Existing outside the constraints of a domestic league might be the way forward
Days after winning their third title in four years within the modern, second-division NASL, the New York Cosmos have purged their squad and staff as a familiar demise seems inevitable 31 years on from their first collapse. On the pitch, the second iteration of the Cosmos was a success, but they were once again undone by their outsized ambitions in a volatile league.
Despite playing their home matches at a modest university stadium and competing in one of two rival second-division leagues in the U.S., the Cosmos still managed to harken back to their original star power by signing the likes of Marcos Senna and Raul to participate in a competition that seemed lightyears away from La Liga.
The high point for the second generation Cosmos—from a standpoint of continuing the glitz and international profile that made their forebears the iconic club of American soccer, even today—arguably came in their very first match after being reformed, though. Before they joined the second attempt at an NASL.
That first match was Paul Scholes’ testimonial. Sir Alex Ferguson’s Manchester United v New York Cosmos at Old Trafford. With Eric Cantona as the Cosmos’ “director of soccer” and manager for the day, leading a squad filled with aging greats like Fabio Cannavaro, Dwight Yorke, Robbie Keane, Patrick Vieira, and Robert Pires.

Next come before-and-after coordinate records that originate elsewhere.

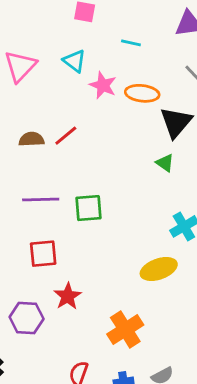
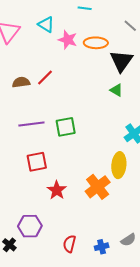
yellow ellipse: (159, 269) -> (119, 165), turned -60
purple hexagon: (27, 318) -> (30, 226), moved
orange cross: (125, 330) -> (98, 187), moved

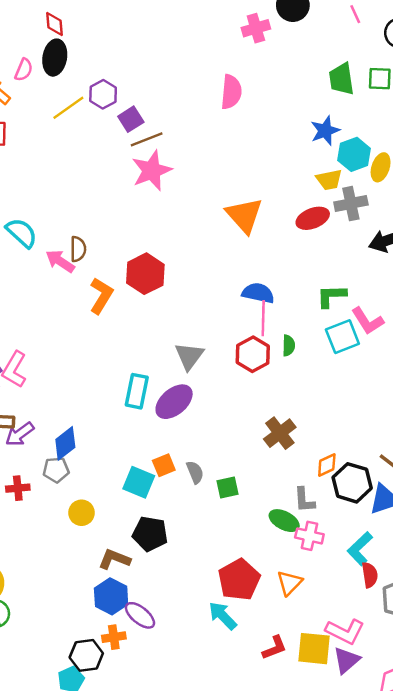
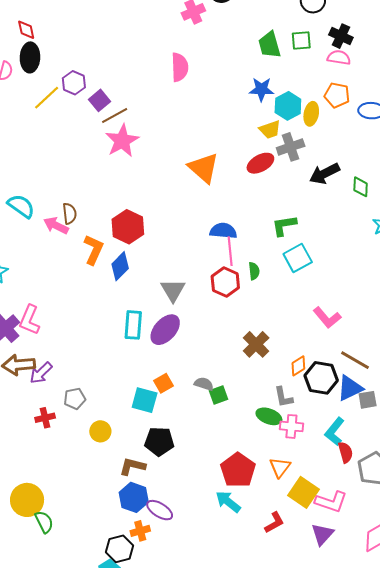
blue star: (325, 131) -> (261, 89), turned 30
pink L-shape: (367, 321) -> (327, 318), moved
blue diamond: (65, 443) -> (120, 266), moved
gray semicircle: (195, 472) -> (204, 384), moved, turned -42
yellow square: (314, 649) -> (304, 492), moved, turned 36
purple triangle: (346, 660) -> (322, 534), moved

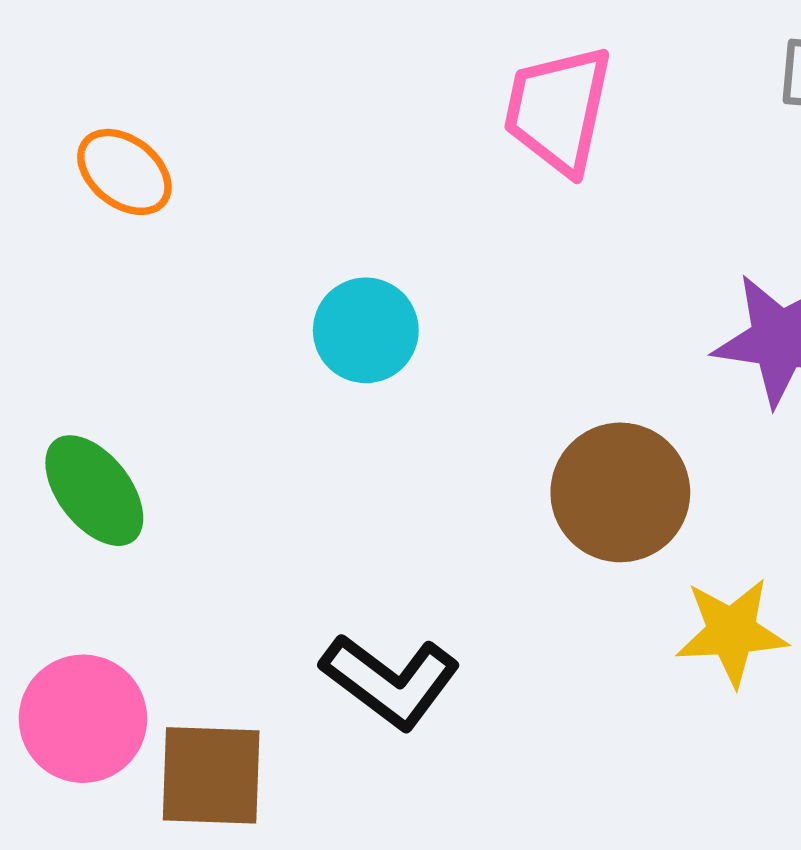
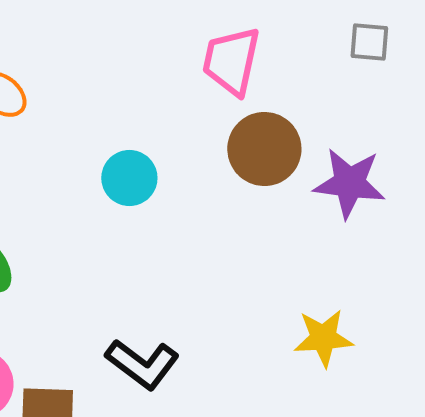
brown circle: (620, 492) -> (264, 149), moved

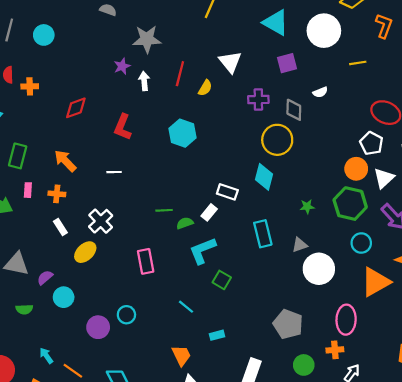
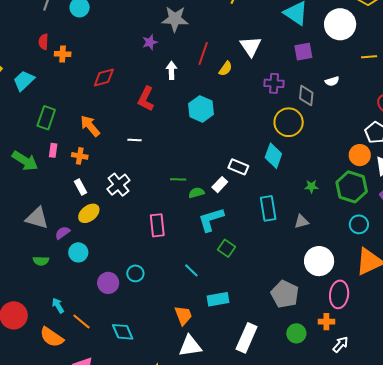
white arrow: (144, 81) -> (171, 70), moved
yellow ellipse: (85, 252) -> (89, 213), moved
white circle: (319, 269) -> (319, 261), moved
cyan rectangle: (217, 335) -> (218, 299), size x1.5

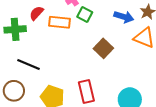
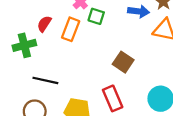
orange rectangle: (59, 22) -> (71, 29), turned -65
brown square: (103, 48) -> (123, 62), moved

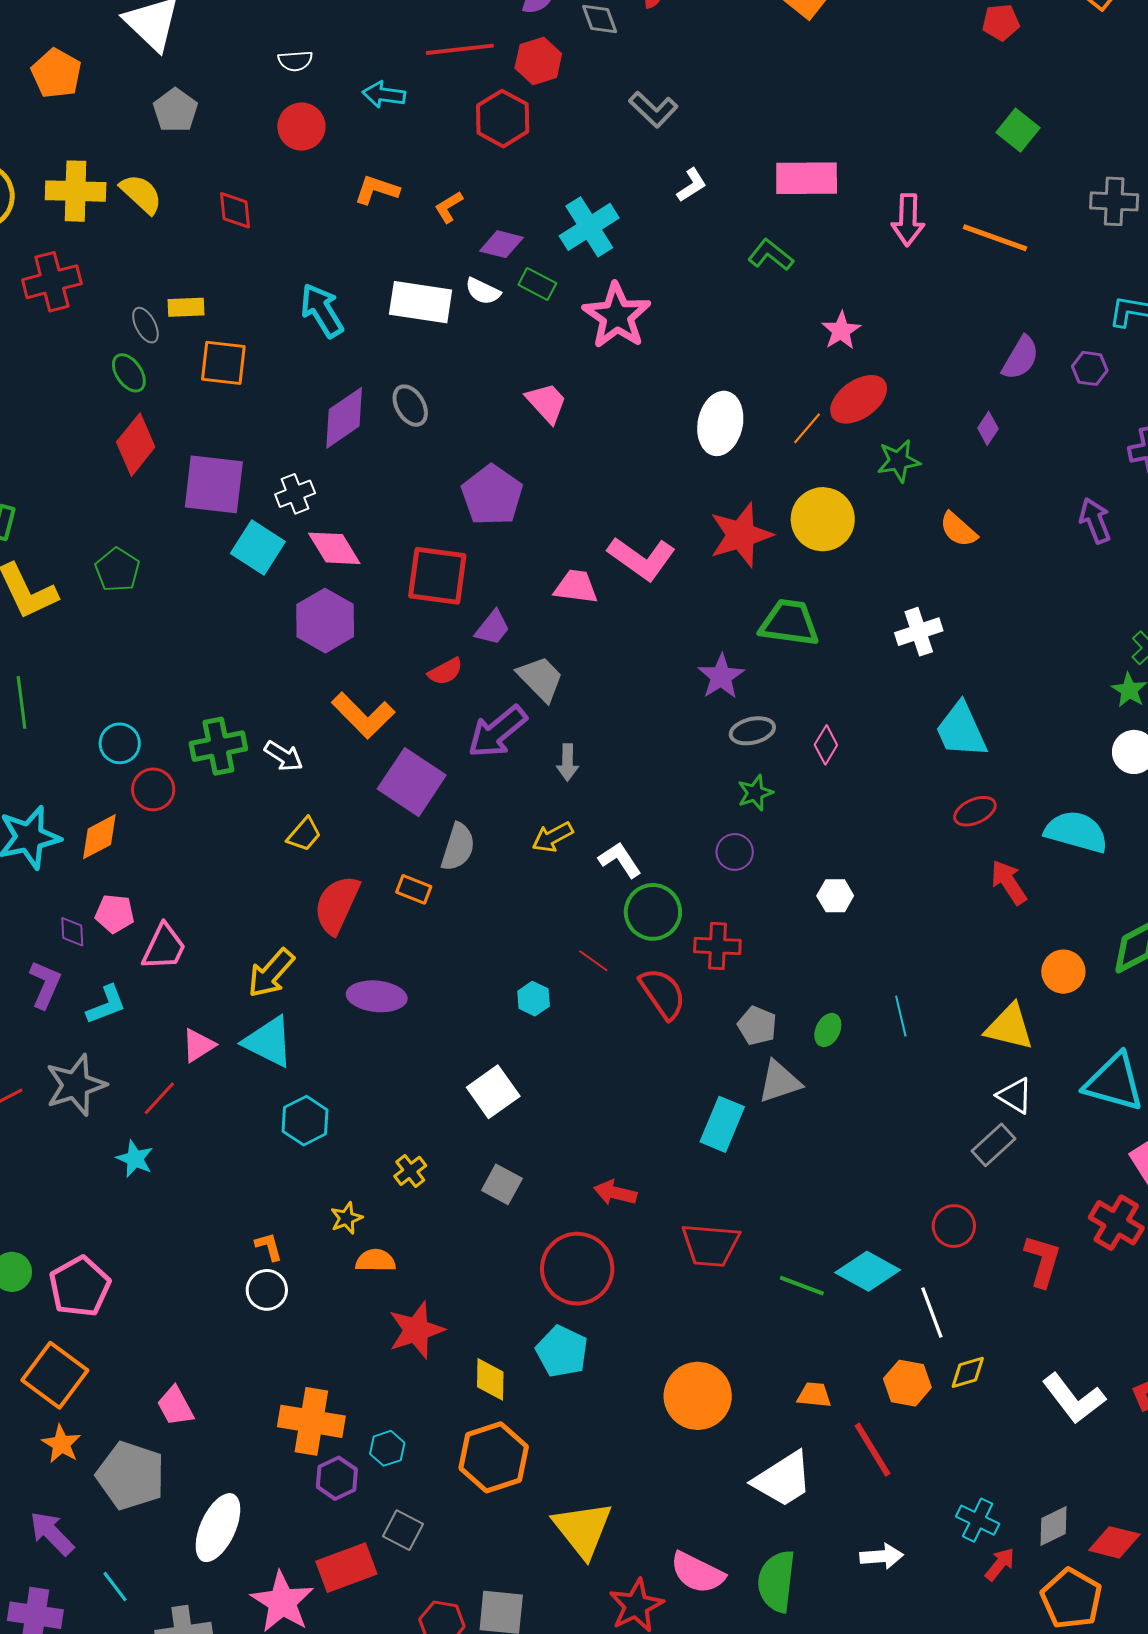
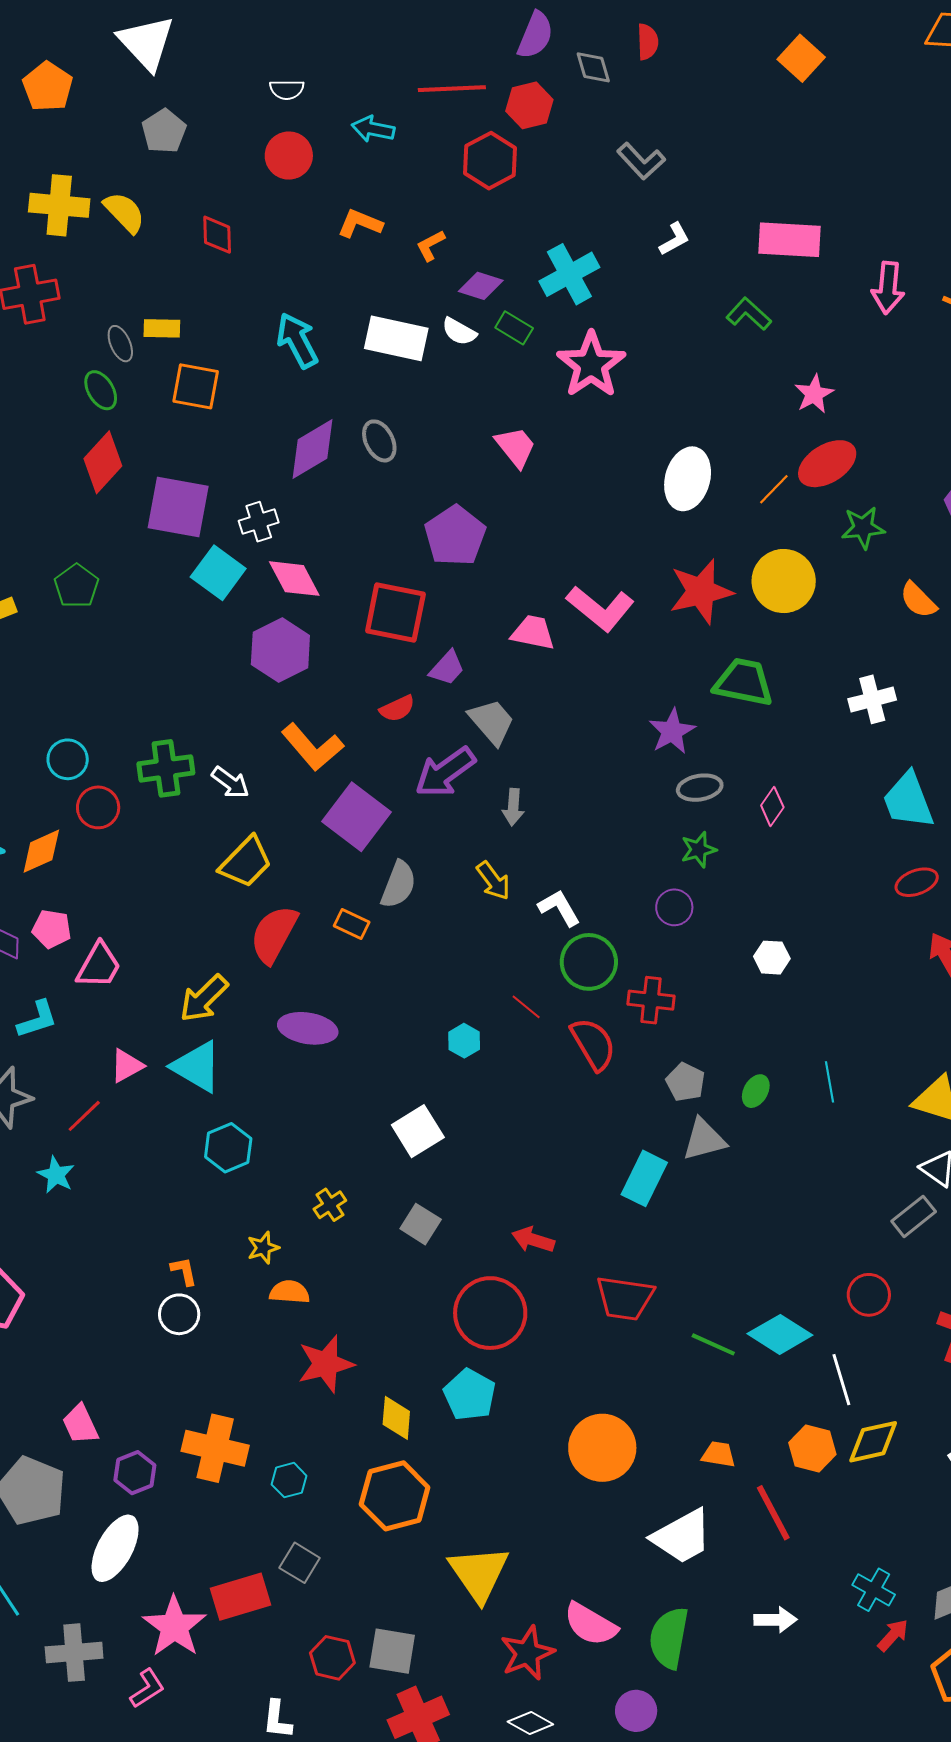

The Cosmos lost that match 6–0—after all, this was a group that had only met a few days earlier and they were playing against the reigning Premier League champions. Regardless of the result, the match and a Cosmos team filled with real-live Cosmos (plus Wayne Bridge) succeeded in sparking intrigue and excitement about the reborn club.
Obviously, to go from that to second-division matches at Hofstra University is a difficult trajectory. Flashy stadium proposals and attempts to claim a spot in MLS failed—league commissioner Don Garber rejected the idea of a third MLS New York team as recently as Friday—leaving the Cosmos in a dead-end position. Even if MLS did want them and the City of New York was willing to let them build a state of the art home of their own, that wouldn’t be the way for the Cosmos to be the Cosmos.
MLS’s constrictive rules and salary cap, as well as their “all for one” mentality, runs counter to the Cosmos’ big, bold, and individualistic image and a new stadium could be more of a burden than a necessity. So for the Cosmos to make a third go at existence, they might have to forge their own path. One outside the U.S. leagues that have always been too small for them.
Putting together a revolving squad of out of contract or recently retired superstars and playing friendlies and unofficial tournaments (like the International Champions Cup) around the world might be the first step towards finding a sustainable way forward for the Cosmos. They could play in premier venues and would be sure to draw big crowds, as preseason friendlies and star-fueled charity matches have been proven to do. They could be a sort of football version of the Harlem Globetrotters—global ambassadors for American soccer and an asset to the USSF—but without the buckets of confetti (side note: the Globetrotters have apparently “drafted” Leo Messi, Neymar, Tim Howard, and Landon Donovan in recent years…so the Cosmos would have to watch out for them, oddly enough).
If matches were scheduled to fill gaps in the TV schedule, broadcast rights would likely be desirable and the global nature of the endeavor could attract internet companies looking for live content to stream. And if there’s one thing the Cosmos proved upon reforming in 2010 its that they can sell merchandise.
With a focus more on entertainment and showmanship than trophies, the Globetrotters have succeeded for 90 years while playing utterly meaningless games from a results standpoint, so that shouldn’t be the primary concern for the Cosmos in this scenario. That said, in an age when top clubs almost seem held back in their own money-spinning globetrotting by their domestic campaigns as they actively search for ways to form new leagues beyond national or even continental boarders, the Cosmos could get a leg up on the global competition and prove their value as an addition to a potential/inevitable international super league of the future by taking on this form and creating new fans around the world.
Of course, if they did one day make the transition from touring team to a competitive club in an actual league, assembling a squad of younger players would be necessary. And the profits made as the former would ideally be used to fund the latter. In addition, being a part of a new global mega-league would almost certainly help them get a stadium built, which would then be necessary. While these might sound like futile plans for the day after never, these are the types of things a Cosmos 3.0 would have to map out—ways to be the masters of their own domain and limiting dependence on the success or approval of others—to avoid hitting yet another dead end.
Despite crumbling twice now, the idea of the New York Cosmos still has undeniable value and a credibility that few other American clubs, if any, have been able to achieve. It’s something that top players want to be associated with and multiple generations of fans have now supported. A third attempt at creating a viable model remains a worthwhile endeavor, but it will only be achieved through adaptation and evolution, and not regression or compromise. The Cosmos began as a pioneer club for America, now they have to look to being a pioneer club for the world.